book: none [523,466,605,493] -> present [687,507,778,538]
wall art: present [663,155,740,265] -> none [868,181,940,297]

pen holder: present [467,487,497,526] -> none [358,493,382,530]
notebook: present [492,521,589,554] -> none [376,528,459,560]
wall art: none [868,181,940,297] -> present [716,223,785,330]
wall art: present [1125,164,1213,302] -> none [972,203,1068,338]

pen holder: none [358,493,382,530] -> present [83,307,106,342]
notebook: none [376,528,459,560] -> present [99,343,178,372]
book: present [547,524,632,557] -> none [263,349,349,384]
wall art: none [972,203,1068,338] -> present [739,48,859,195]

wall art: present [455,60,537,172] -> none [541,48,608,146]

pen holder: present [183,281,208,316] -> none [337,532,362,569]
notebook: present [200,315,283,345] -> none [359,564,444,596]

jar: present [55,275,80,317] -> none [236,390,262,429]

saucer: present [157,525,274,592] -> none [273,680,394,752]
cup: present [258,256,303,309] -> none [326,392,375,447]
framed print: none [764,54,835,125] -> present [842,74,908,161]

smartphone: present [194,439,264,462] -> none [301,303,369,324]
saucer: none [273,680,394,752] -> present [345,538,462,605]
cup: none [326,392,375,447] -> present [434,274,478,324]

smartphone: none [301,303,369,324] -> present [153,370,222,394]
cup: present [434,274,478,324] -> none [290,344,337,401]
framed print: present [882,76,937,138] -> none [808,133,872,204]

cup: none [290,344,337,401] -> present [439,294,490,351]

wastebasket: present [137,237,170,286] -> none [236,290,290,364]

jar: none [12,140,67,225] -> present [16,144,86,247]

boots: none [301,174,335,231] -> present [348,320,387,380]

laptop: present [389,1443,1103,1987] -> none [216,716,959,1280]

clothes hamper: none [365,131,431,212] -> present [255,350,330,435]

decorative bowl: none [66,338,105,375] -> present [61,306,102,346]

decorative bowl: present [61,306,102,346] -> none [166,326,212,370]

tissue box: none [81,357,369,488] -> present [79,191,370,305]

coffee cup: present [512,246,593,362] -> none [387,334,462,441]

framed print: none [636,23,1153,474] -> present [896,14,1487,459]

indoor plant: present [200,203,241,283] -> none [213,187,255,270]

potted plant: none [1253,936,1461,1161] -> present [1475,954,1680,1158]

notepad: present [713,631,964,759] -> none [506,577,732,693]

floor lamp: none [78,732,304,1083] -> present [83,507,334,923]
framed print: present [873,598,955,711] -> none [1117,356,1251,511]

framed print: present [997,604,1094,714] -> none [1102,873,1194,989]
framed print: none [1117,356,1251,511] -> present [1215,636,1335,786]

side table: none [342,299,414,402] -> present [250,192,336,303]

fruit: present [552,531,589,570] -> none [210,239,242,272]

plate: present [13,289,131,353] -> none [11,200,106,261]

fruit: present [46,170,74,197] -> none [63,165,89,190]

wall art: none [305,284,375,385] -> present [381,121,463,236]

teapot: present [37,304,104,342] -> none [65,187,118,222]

+-------+

» WHAT THE TASK ASKS: Using the listing above, copy exactly the line that contains "framed print: present [873,598,955,711]", the line that contains "fruit: present [552,531,589,570]", and each line that falls between them.

» RESPONSE AREA:
framed print: present [873,598,955,711] -> none [1117,356,1251,511]

framed print: present [997,604,1094,714] -> none [1102,873,1194,989]
framed print: none [1117,356,1251,511] -> present [1215,636,1335,786]

side table: none [342,299,414,402] -> present [250,192,336,303]

fruit: present [552,531,589,570] -> none [210,239,242,272]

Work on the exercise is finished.